What comes to mind when you think of a college student? Many might picture a 20-year-old discovering who they are and exactly what they’ll be doing after graduation.
While that may seem to be a typical college student, not every degree-seeker at MTSU fits that mold. Take Chuck Searles and his daughter, Madisyn, of Thompson Station, Tennessee, for instance.
Chuck is enrolled at MTSU and finishing up his bachelor’s degree after spending more than 18 years at Nissan North America and the eight years before that as a technician for a Nissan dealership. Until enrolling at MTSU in 2019, Chuck had not taken a college course since 1992.
Madisyn, who is a senior at Independence High School, will soon take her first college class as a part of MTSU’s Dual Enrollment Program. With dual enrollment, students can earn both high school and college credit hours from the same class.
Both Chuck and Madisyn light up when talking about each other. Both find the whole in-school-at-the-same-time situation kind of neat.
“It’s really cool from a parent’s perspective,” Chuck said. “I’m learning a ton, and the fact that the oldest and the youngest in the family are earning college credit at the same place is highly unusual, but it’s incredibly fun.”
Chuck is enrolled in MTSU’s Applied Leadership Program and has taken three classes so far. He says going back to school as an adult comes with its challenges, but the biggest “win” for him is applying what he is learning in class immediately when he gets to work.
“Instead of not having a lot of experience and then thinking ‘I can use this in the future,’ I can put this in the application right now,” he said.
Madisyn’s dual enrollment class is in digital arts. She said she became interested in that field because of her sister, who is a senior animation major at another university.

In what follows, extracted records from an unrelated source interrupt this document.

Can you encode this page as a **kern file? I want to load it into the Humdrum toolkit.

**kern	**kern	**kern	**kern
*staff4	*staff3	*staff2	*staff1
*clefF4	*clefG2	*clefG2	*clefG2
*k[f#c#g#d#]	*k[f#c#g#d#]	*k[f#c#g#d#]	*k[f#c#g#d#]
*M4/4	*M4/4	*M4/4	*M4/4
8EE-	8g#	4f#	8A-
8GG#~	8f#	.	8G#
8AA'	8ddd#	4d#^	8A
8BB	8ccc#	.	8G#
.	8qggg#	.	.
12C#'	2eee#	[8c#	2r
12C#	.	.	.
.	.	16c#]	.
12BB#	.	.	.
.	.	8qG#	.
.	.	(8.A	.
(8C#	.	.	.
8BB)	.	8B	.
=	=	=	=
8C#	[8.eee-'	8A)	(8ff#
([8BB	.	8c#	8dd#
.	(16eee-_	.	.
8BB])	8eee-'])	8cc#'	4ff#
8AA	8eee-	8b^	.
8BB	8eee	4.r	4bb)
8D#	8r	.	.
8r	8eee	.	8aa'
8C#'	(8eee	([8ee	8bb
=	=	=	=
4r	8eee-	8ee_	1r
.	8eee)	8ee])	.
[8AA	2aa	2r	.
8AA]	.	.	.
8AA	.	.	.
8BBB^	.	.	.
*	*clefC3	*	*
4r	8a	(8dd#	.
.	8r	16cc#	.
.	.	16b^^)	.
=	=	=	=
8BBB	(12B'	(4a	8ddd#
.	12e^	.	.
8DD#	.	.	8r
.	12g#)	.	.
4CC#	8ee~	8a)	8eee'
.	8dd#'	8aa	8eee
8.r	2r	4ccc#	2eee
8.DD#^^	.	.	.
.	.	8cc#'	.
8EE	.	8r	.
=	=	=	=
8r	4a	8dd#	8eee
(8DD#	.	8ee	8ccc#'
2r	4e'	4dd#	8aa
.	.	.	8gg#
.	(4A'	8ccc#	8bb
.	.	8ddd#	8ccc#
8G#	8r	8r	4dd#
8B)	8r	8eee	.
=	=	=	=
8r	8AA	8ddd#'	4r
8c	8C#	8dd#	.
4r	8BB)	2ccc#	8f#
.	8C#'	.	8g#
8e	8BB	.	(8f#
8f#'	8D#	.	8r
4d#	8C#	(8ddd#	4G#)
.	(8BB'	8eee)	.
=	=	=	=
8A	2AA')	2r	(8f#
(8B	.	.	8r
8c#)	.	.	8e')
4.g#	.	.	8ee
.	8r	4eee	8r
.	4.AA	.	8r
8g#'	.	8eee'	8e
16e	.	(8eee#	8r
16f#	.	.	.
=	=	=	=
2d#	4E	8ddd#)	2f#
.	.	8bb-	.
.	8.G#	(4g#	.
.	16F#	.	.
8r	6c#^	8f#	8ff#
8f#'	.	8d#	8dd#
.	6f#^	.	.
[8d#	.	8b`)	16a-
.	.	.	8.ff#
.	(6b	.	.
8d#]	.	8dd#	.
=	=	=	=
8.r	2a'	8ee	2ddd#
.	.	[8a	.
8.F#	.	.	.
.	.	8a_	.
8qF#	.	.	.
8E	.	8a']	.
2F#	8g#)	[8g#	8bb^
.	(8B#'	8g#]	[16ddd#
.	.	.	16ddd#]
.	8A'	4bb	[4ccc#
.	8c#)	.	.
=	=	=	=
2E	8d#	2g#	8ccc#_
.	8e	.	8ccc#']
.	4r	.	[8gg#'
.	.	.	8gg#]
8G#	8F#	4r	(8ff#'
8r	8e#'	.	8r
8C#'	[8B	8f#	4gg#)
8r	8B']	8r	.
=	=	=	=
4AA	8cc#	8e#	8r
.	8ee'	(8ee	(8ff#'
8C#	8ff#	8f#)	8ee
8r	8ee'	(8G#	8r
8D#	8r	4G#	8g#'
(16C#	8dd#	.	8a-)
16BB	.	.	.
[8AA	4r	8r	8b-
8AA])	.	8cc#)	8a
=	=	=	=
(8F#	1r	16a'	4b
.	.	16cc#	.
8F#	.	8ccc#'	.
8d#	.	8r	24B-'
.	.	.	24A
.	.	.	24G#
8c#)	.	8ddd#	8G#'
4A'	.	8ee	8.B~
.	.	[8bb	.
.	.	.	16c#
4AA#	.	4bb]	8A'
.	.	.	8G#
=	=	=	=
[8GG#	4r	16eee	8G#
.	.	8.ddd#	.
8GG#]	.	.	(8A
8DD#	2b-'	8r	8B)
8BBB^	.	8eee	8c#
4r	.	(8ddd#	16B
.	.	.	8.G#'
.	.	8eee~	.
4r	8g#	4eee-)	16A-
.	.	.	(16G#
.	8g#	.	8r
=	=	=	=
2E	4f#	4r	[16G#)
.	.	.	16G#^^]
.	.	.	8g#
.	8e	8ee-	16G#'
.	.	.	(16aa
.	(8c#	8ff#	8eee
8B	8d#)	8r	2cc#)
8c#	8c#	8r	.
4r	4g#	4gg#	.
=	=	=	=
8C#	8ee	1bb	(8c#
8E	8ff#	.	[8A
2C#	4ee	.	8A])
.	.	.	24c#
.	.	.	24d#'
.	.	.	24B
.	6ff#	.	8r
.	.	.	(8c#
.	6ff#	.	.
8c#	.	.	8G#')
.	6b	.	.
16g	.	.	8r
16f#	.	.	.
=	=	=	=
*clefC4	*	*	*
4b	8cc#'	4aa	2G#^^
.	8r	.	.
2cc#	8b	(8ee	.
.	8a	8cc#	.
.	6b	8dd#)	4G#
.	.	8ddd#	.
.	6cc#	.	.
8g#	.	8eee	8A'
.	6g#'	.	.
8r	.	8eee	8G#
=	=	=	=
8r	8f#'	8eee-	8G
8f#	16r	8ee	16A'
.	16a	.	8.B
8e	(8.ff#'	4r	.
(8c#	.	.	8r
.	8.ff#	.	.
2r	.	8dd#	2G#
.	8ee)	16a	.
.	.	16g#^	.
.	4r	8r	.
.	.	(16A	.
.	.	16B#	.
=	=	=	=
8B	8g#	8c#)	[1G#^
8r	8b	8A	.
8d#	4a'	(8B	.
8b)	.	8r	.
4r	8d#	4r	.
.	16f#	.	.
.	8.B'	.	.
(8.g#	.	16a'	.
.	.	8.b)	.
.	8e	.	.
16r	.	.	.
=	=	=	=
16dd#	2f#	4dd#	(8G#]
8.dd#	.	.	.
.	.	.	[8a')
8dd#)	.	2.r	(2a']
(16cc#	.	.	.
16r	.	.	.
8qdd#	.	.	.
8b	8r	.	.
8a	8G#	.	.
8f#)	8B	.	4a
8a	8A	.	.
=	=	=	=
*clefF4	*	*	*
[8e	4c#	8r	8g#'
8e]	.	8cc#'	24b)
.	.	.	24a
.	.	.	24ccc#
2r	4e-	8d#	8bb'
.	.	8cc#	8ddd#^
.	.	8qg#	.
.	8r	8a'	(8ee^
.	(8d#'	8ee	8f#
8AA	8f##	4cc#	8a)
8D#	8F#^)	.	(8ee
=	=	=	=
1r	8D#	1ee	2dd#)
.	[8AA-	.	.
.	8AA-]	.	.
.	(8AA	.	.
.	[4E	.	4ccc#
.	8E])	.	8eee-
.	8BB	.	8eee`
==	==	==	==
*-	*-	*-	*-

“We like to draw together, and she really awakened my interest in art,” she said as her dad scrolled through photos of her artwork on his phone.
She also gave a shout-out to her digital arts and design teacher at Independence, Stephanie Prewitt, for really stoking her love for art and design.
“She really pushes her students to go beyond the assignments,” Madisyn said. “ I like using Photoshop to draw, and I dabble in After Effects for animation, and I enjoy all of it because at Independence they make you do it all so you leave there more experienced.”
Chuck Searles and other students in the Applied Leadership Program can finish most of their courses online, but there are four separate weeklong intensives that meet on campus. Chuck said he was relieved to find other adults going back to school at similar points in their professional lives.
“I think what’s really great about the Applied Leadership intensives is that the students are adult learners and they have a lot of work experience,” he said. “And when you are put in the situations in class to come up with solutions or you are working on case studies, there are a variety of solutions from everyone because their backgrounds are so different. And all those different potential solutions … they all work!”
Both Madisyn and Chuck say they’re excited about what’s next in their respective collegiate journeys. Madisyn will be finishing up high school and getting a jump-start on her college courses, and Chuck hopes to finish his degree within the next year.
Madisyn agreed with her dad that going to the same school is fun, but she admitted that she’s relieved they won’t be passing each other on campus on a regular basis.
“It’s funny that we both got the opportunity to go here, but neither of us is at the normal college age.”